Se si pongono domande ai teenager (una fascia compresa tra i 12 e i 16 anni), più della metà evidenzierà che la propria famiglia o quella di un amico o conoscente è stata colpita dalla crisi; tuttavia la stessa metà non saprà rispondere alla domanda se il proprio tenore di vita sia veramente peggiorato per effetto della stessa crisi.

Quali sono i sacrifici che vengono notati dai ragazzi? Si rinuncia o si accorciano le vacanze, si compra un videogioco in meno e nei casi di estrema difficoltà familiare addirittura viene ridotta la paghetta settimanale.

I ragazzi avvertono anche un maggior “rigore montiano” nel fare la spesa: si tagliano o si alternano le spese meno utili per generi alimentari extra. Circa quattro italiani su dieci hanno ridotto, nel complesso, i propri consumi. I tagli riguardano le scarpe e il vestiario per il 44%, ma anche i pranzi e spuntini fuori casa per il 35%.

Il 13% degli intervistati afferma che in famiglia qualcuno ha perso il lavoro, oppure è stato messo in cassa integrazione o in mobilità.
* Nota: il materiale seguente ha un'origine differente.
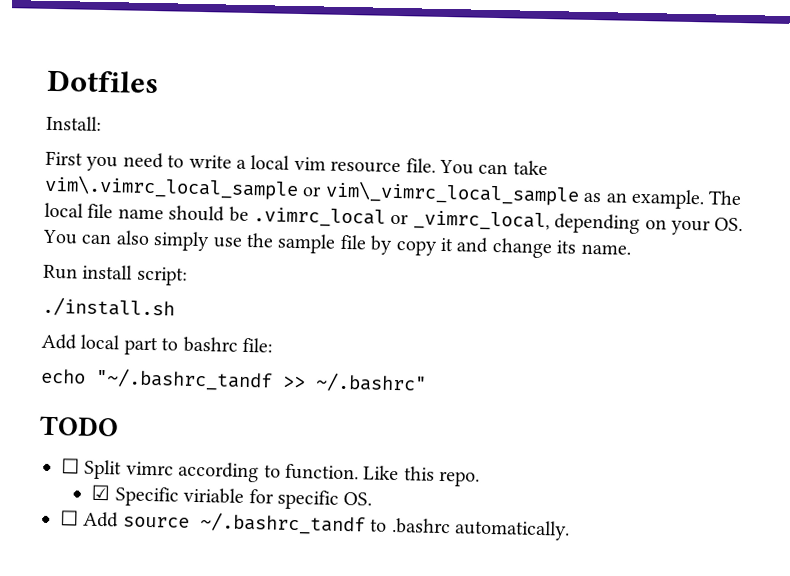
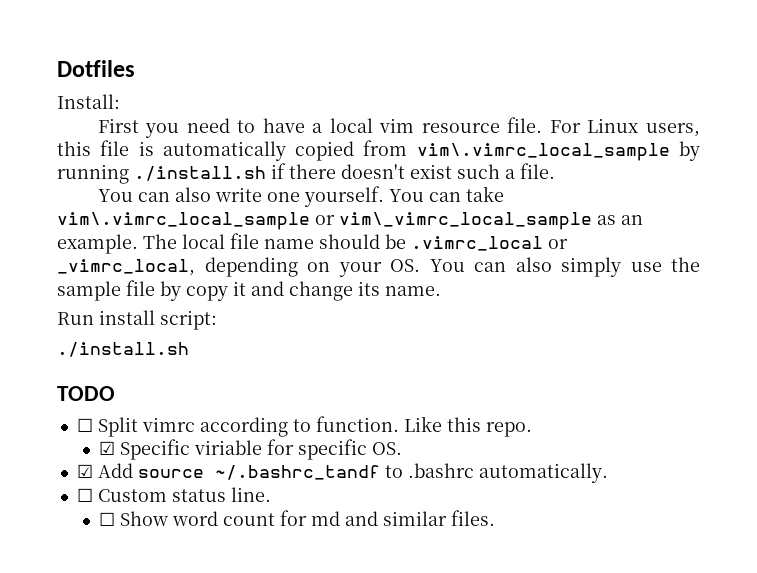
[188,154,232,169] write -> [262,118,305,133] have
(436, 165) none -> [549,118,700,137] [57,140,700,161] [57,163,555,184] [97,186,384,207] For Linux users, this file is automatically copied from vim\.vimrc_local_sample by running ./install.sh if there doesn't exist such a file. // You can also write one yourself.
[41,333,273,356] [40,367,427,393] // Add local part to bashrc file: // echo "~/.bashrc_tandf >> ~/.bashrc" -> (189, 349) none
[60,510,79,526] ☐ -> [76,464,93,478] ☑
(570, 530) none -> [76,487,271,502] [98,510,495,526] // ☐ Custom status line. // ☐ Show word count for md and similar files.

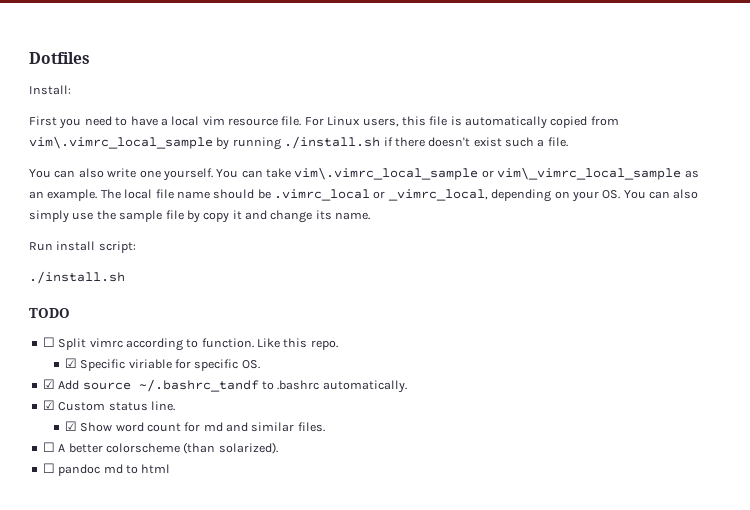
[76,488,93,502] ☐ -> [42,400,55,410] ☑
[98,512,115,526] ☐ -> [64,421,77,431] ☑
(495, 518) none -> [42,442,278,454] [42,463,171,476] // ☐ A better colorscheme (than solarized). // ☐ pandoc md to html

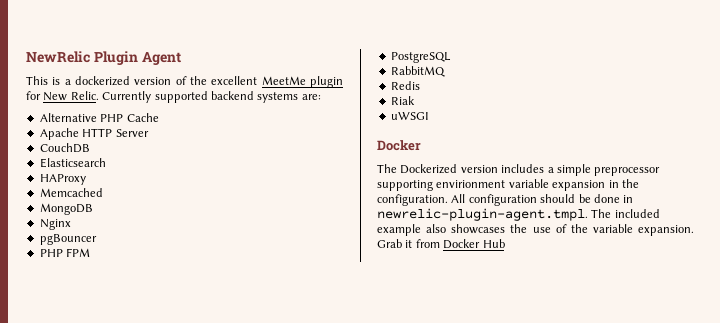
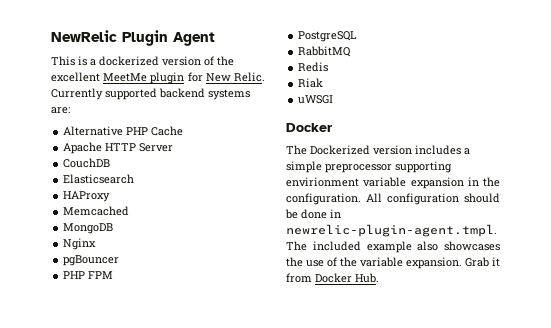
[482,239,505,248] Hub -> [355,273,379,283] Hub.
Il fatto che bambini e teenager abbiano coscienza di questi status lavorativi denota una grande maturità e attenzione verso il mondo reale di oggi immerso nella crisi.

Come uscirne secondo loro?

Jurre Hermans, un bambino olandese di 11 anni, ha vinto un piccolo premio per il suo piano per risolvere la crisi greca partecipando, tra circa 550 candidati, al Wolfson Economics Prize, il mini – Nobel in economia.
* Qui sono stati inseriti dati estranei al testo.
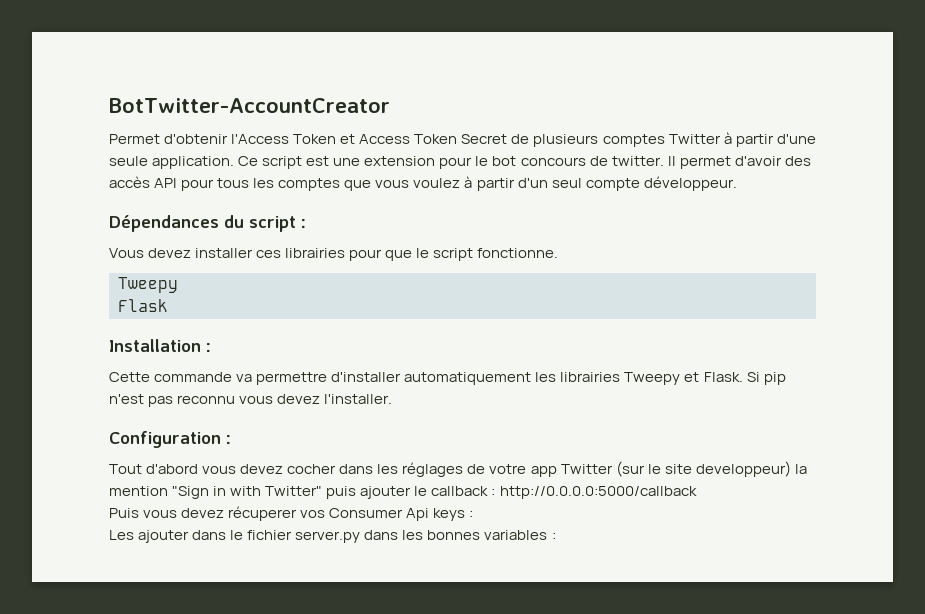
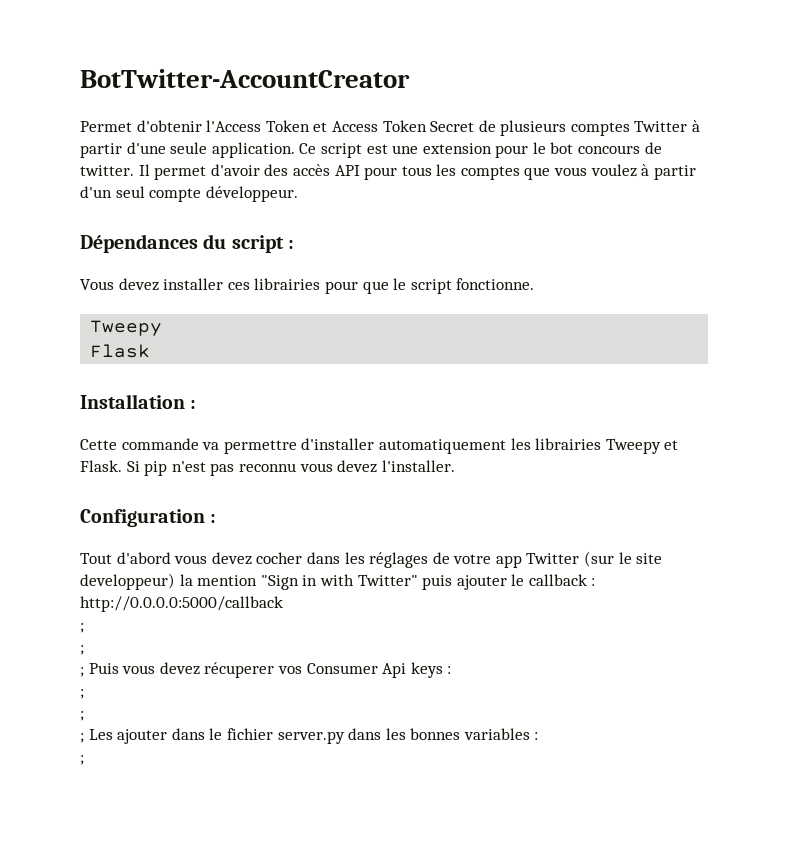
(697, 492) none -> [80,623,84,633] [80,645,84,655] [80,667,84,677] ; // ; // ;
(474, 514) none -> [80,689,84,699] [80,711,84,721] [80,733,84,743] ; // ; // ;
(556, 536) none -> [80,755,84,765] // ;

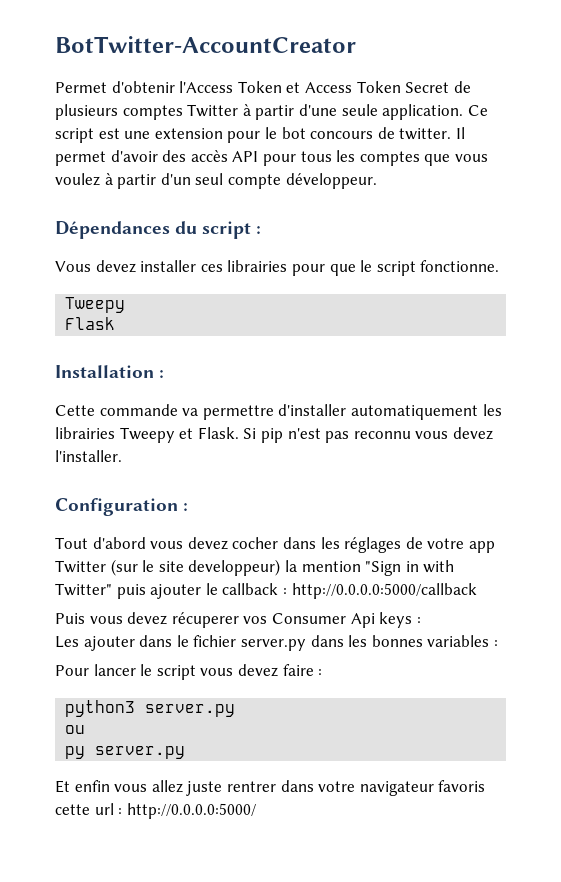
[80,623,84,633] [80,645,84,655] [80,667,84,677] ; // ; // ; -> (477, 591) none
[80,689,84,699] [80,711,84,721] [80,733,84,743] ; // ; // ; -> (421, 620) none
[80,755,84,765] ; -> [55,664,323,680] [65,700,236,717] [65,725,86,734] [65,746,186,759] [55,780,486,796] [55,803,256,819] Pour lancer le script vous devez faire : // python3 server.py // ou // py server.py // Et enfin vous allez juste rentrer dans votre navigateur favoris cette url : http://0.0.0.0:5000/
Propone a tutti i cittadini greci di portare tutti gli Euro in banca per ricevere in cambio la dracma, la vecchia moneta greca. E lo spiega pure con una metafora: “ Tutti gli Euro portati indietro è come se formassero una grande pizza e tutti i debitori possono così prenderne una fetta…”.

Cosa farà nel frattempo con i 100 euro vinti? Da bambino innocente quale è afferma: “Mi comprerò un bel po’ di Lego…”.

Oggi in Italia e in Europa si avverte disagio e si ha coscienza, anche tra i più piccoli, del grande momento di crisi internazionale. Tra sondaggi e divertenti quanto originali e innocenti ricette di soluzione stanno gli uomini di domani: eroi o martiri dei loro padri?